Bah and humbug. I am annoyed about this whole situation. Closed loop systems have existed for 40 years. Why are they not available for patients yet? It's not a technology issue. It's just like the 1970s and 80s when the medical profession refused to give blood glucose meters to Type 1 patients as this would "confuse them".
I am very ****** off that I am walking round with a pump and a very accurate CGM, paired, such that the pump continually knows my blood glucose, yet it does nothing active with this information beyond alarms. It goes out of its way to pretend it doesn't know my BG. When I use the BG wizard it defaults to 4.4 even though it knows my actual BG and could trivially set the actual value as a proposed value. So if doesn't even support a person in the loop mode, let alone a closed loop. How many more years are going to be required before we get our hands on this kit? If infuriates me because I could write a safe and effective algorithm for a closed loop in under a minute. If I could patch the pump software that is exactly what I would do.
Even apart from the lack of a closed loop or even person in the loop support, why doesn't my pump/CGM pair:
- calculate my insulin:carb ratio on the fly from actual empirical data and notify me when that value varies much from what I have set?

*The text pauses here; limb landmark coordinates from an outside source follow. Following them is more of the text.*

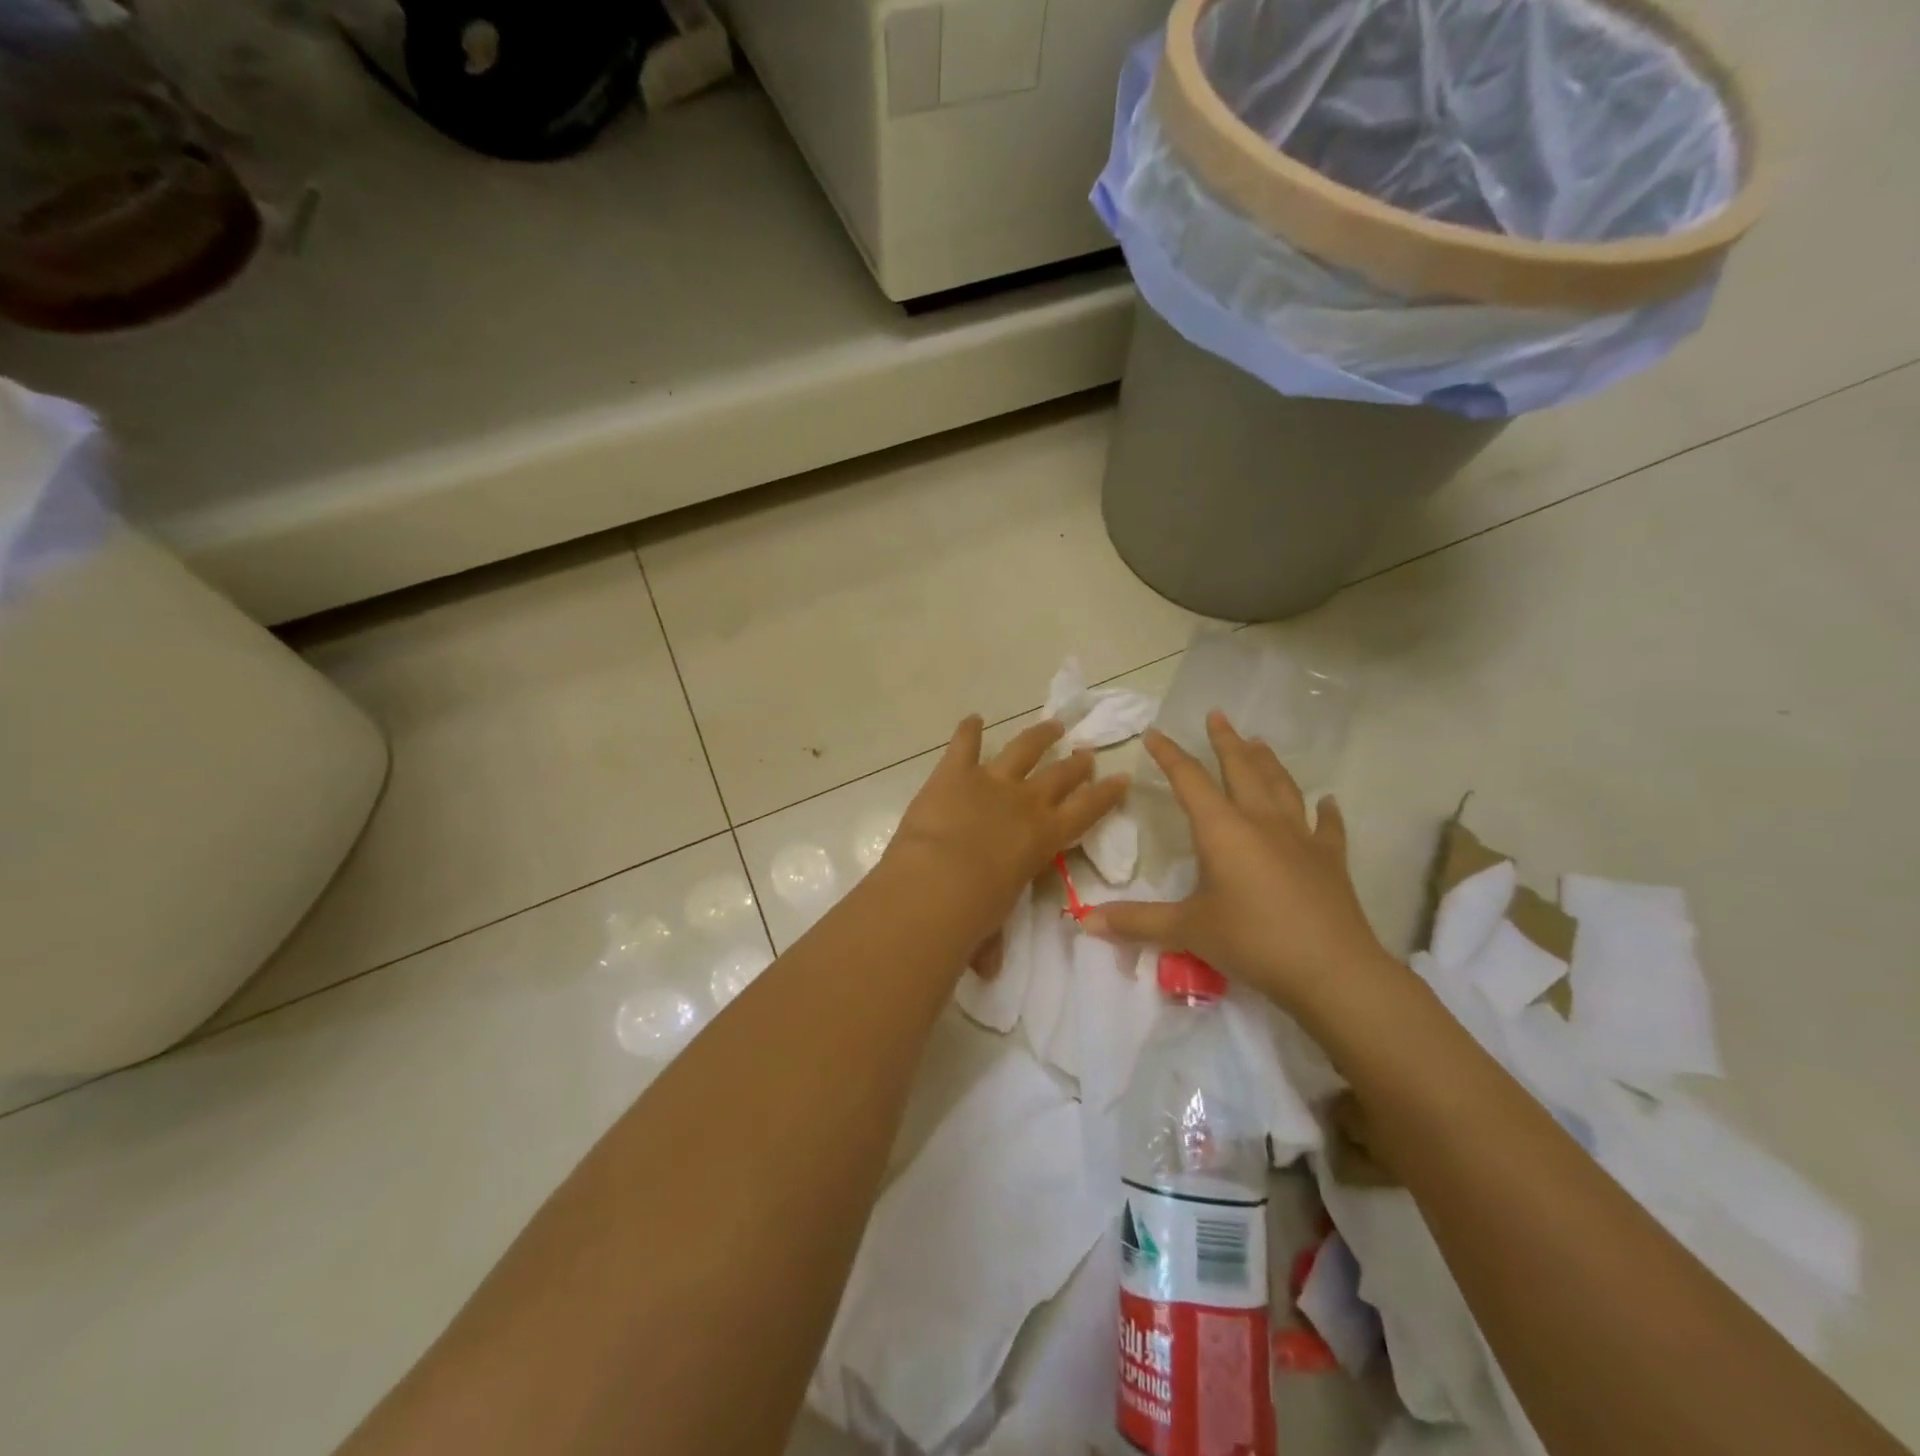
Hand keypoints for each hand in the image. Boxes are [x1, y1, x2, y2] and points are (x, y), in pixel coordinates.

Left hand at [886, 716, 1128, 937]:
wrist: (937, 883)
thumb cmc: (974, 915)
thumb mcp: (995, 927)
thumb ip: (993, 941)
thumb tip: (988, 969)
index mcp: (1045, 838)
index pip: (1087, 811)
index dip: (1106, 794)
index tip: (1121, 778)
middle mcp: (1026, 802)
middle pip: (1061, 775)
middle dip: (1076, 763)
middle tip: (1086, 753)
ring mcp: (991, 781)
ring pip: (1024, 749)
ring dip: (1039, 736)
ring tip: (1053, 725)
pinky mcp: (955, 772)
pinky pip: (965, 743)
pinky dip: (968, 730)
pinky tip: (972, 719)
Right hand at [1081, 712, 1391, 1019]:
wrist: (1331, 970)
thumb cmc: (1252, 941)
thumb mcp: (1187, 931)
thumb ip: (1136, 922)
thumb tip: (1084, 921)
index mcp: (1223, 830)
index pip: (1190, 781)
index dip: (1170, 756)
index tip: (1155, 733)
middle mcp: (1262, 822)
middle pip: (1242, 770)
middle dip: (1226, 742)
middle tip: (1218, 715)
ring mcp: (1301, 838)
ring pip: (1282, 787)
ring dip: (1268, 762)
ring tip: (1259, 742)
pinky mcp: (1330, 860)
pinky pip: (1327, 827)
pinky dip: (1326, 812)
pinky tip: (1328, 801)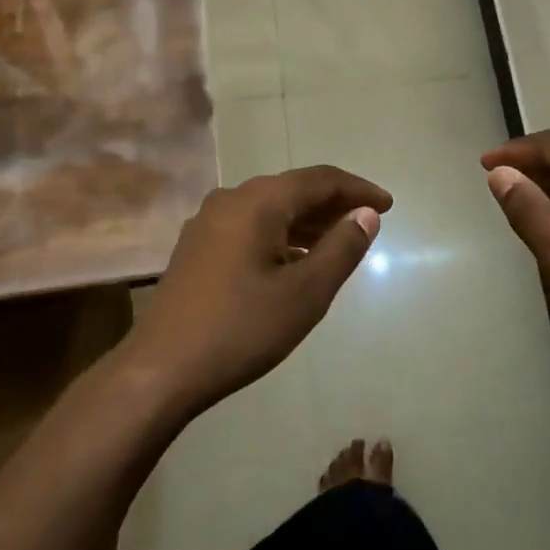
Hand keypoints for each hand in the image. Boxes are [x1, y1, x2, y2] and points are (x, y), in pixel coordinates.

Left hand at [123, 165, 391, 416]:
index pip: (320, 180)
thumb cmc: (241, 329)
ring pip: (270, 208)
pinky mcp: (197, 246)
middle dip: (333, 204)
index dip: (358, 189)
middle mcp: (230, 199)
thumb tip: (366, 214)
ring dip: (307, 221)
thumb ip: (341, 248)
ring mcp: (208, 222)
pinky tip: (295, 260)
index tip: (387, 205)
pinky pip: (250, 226)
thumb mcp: (305, 293)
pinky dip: (280, 235)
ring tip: (339, 242)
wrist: (161, 370)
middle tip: (367, 223)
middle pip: (293, 190)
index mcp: (258, 202)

- same with my correction ratio?
- same with my basal dose? Why isn't the pump measuring, every time IOB is zero and no carbs are active, and advising me when BG is not flat?
All of this stuff is TRIVIAL to implement. It can all have a person in the loop for safety. And what's the safety risk? Hypos? Remind me what we do when someone is in the worst risk category for hypos again? How do we address this issue? Oh yeah, we GIVE THEM A CGM! So anyone using a closed loop or semi open loop is already in the safest situation we can devise.
It makes me want to start my own company like the Omnipod guy, was it? My blood boils at the delay.